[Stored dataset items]
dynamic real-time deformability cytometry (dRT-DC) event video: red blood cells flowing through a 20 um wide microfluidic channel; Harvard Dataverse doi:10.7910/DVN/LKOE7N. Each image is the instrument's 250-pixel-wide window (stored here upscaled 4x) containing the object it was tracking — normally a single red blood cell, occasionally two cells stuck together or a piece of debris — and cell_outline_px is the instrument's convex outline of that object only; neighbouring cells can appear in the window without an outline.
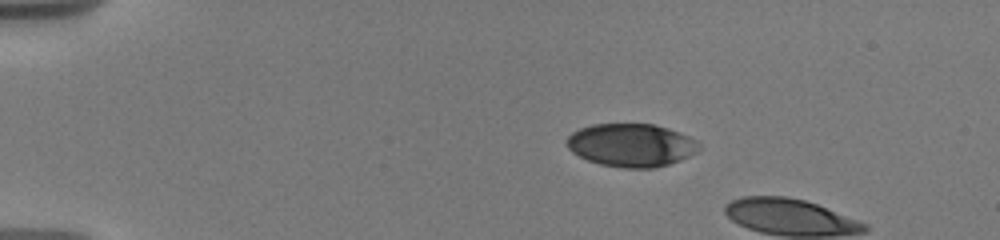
{"species": "human", "species_latin": "Homo sapiens", "temperature_condition": "warm", "stored_images_in_passage": 4, "camera_frame_rate_fps": 3000, "um_per_image_px": 0.085, "donor": {"sex": "male"}, "frame": {"image": 1, "passage_image": 1, "time_ms": 0.0, "image_size_px": [1000, 240], "cell_outline_px": [[700, 148], [696, 152], [680, 160], [656, 168], [624, 168], [600, 164], [588, 160], [572, 152], [568, 148], [568, 136], [572, 132], [580, 128], [592, 124], [652, 124], [668, 128], [688, 136], [696, 140], [700, 144]], "centroid_in_image_um": [53.66, 12.34], "position_along_channel_um": 31.3, "area_um2": 33.06}}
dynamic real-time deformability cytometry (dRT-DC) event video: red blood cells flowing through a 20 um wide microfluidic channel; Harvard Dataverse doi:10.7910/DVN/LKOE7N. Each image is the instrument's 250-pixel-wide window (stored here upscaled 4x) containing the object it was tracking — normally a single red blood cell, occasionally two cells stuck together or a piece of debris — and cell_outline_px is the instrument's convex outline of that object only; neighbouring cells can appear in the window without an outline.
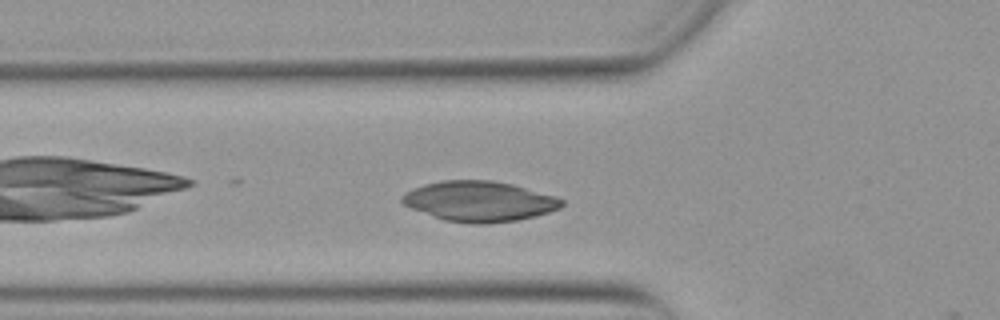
{"species": "Egyptian fruit bat (a non-hibernating species)", "species_latin": "Rousettus aegyptiacus", "temperature_condition": "warm", "stored_images_in_passage": 20, "camera_frame_rate_fps": 3000, "um_per_image_px": 0.085, "animal": {"sex": "female"}, "frame": {"image": 1, "passage_image": 7, "time_ms": 2.0, "image_size_px": [1000, 320], "cell_outline_px": [[564, 204], [560, 208], [536, 216], [516, 220], [488, 224], [472, 224], [444, 220], [412, 208], [404, 204], [400, 200], [400, 196], [404, 192], [424, 184], [440, 180], [492, 180], [512, 184], [556, 196], [564, 200]], "centroid_in_image_um": [40.74, 17.11], "position_along_channel_um": 85.1, "area_um2": 37.57}}
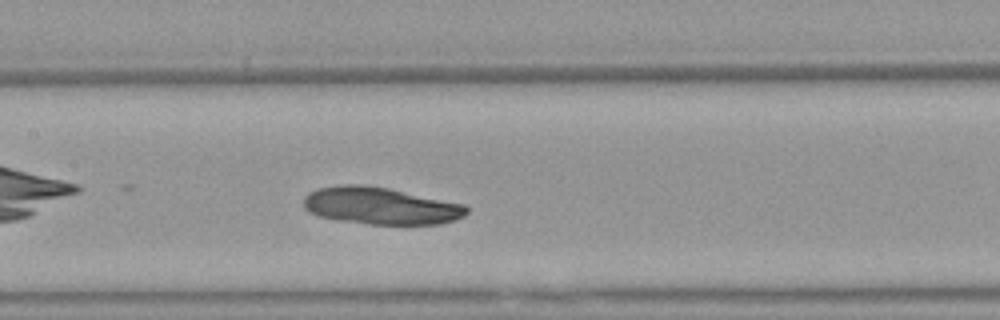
{"frame": {"image": 2, "passage_image": 14, "time_ms": 4.333, "image_size_px": [1000, 320], "cell_outline_px": [[468, 212], [464, 216], [440, 224], [368, 224], [336, 220], [320, 216], [304, 208], [304, 196], [308, 192], [316, 188], [340, 184], [364, 184], [388, 188], [464, 204], [468, 208]], "centroid_in_image_um": [32.31, 17.48], "position_along_channel_um": 175.1, "area_um2": 35.32}}
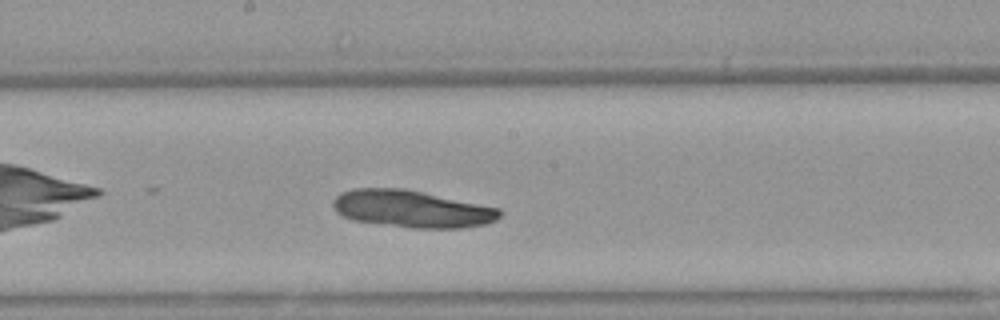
{"frame": {"image": 3, "passage_image": 17, "time_ms": 5.333, "image_size_px": [1000, 320], "cell_outline_px": [[500, 216], [496, 220], [484, 224], [460, 228], [412, 228], [352, 220], [336, 212], [332, 204], [332, 200], [340, 192], [352, 188], [404, 188], [424, 192], [500, 208]], "centroid_in_image_um": [34.97, 17.75], "position_along_channel_um": 213.2, "area_um2": 36.18}}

The task: Copy the data word for word. Pictures do not go in the copy.

Full answer:
dynamic real-time deformability cytometry (dRT-DC) event video: red blood cells flowing through a 20 um wide microfluidic channel; Harvard Dataverse doi:10.7910/DVN/LKOE7N. Each image is the instrument's 250-pixel-wide window (stored here upscaled 4x) containing the object it was tracking — normally a single red blood cell, occasionally two cells stuck together or a piece of debris — and cell_outline_px is the instrument's convex outline of that object only; neighbouring cells can appear in the window without an outline.
{"species": "human", "species_latin": "Homo sapiens", "temperature_condition": "warm", "stored_images_in_passage": 4, "camera_frame_rate_fps": 3000, "um_per_image_px": 0.085, "donor": {"sex": "male"}, "frame": {"image": 1, "passage_image": 1, "time_ms": 0.0, "image_size_px": [1000, 240], "cell_outline_px": [[700, 148], [696, 152], [680, 160], [656, 168], [624, 168], [600, 164], [588, 160], [572, 152], [568, 148], [568, 136], [572, 132], [580, 128], [592, 124], [652, 124], [668, 128], [688, 136], [696, 140], [700, 144]], "centroid_in_image_um": [53.66, 12.34], "position_along_channel_um": 31.3, "area_um2": 33.06}}
dynamic real-time deformability cytometry (dRT-DC) event video: red blood cells flowing through a 20 um wide microfluidic channel; Harvard Dataverse doi:10.7910/DVN/LKOE7N. Each image is the instrument's 250-pixel-wide window (stored here upscaled 4x) containing the object it was tracking — normally a single red blood cell, occasionally two cells stuck together or a piece of debris — and cell_outline_px is the instrument's convex outline of that object only; neighbouring cells can appear in the window without an outline.
{"species": "Egyptian fruit bat (a non-hibernating species)", "species_latin": "Rousettus aegyptiacus", "temperature_condition": "warm", "stored_images_in_passage": 20, "camera_frame_rate_fps": 3000, "um_per_image_px": 0.085, "animal": {"sex": "female"}, "frame": {"image": 1, "passage_image": 7, "time_ms": 2.0, "image_size_px": [1000, 320], "cell_outline_px": [[564, 204], [560, 208], [536, 216], [516, 220], [488, 224], [472, 224], [444, 220], [412, 208], [404, 204], [400, 200], [400, 196], [404, 192], [424, 184], [440, 180], [492, 180], [512, 184], [556, 196], [564, 200]], "centroid_in_image_um": [40.74, 17.11], "position_along_channel_um": 85.1, "area_um2": 37.57}}
{"frame": {"image": 2, "passage_image": 14, "time_ms": 4.333, "image_size_px": [1000, 320], "cell_outline_px": [[468, 212], [464, 216], [440, 224], [368, 224], [336, 220], [320, 216], [304, 208], [304, 196], [308, 192], [316, 188], [340, 184], [364, 184], [388, 188], [464, 204], [468, 208]], "centroid_in_image_um": [32.31, 17.48], "position_along_channel_um": 175.1, "area_um2": 35.32}}
{"frame": {"image": 3, "passage_image": 17, "time_ms": 5.333, "image_size_px": [1000, 320], "cell_outline_px": [[500, 216], [496, 220], [484, 224], [460, 228], [412, 228], [352, 220], [336, 212], [332, 204], [332, 200], [340, 192], [352, 188], [404, 188], [424, 192], [500, 208]], "centroid_in_image_um": [34.97, 17.75], "position_along_channel_um": 213.2, "area_um2": 36.18}}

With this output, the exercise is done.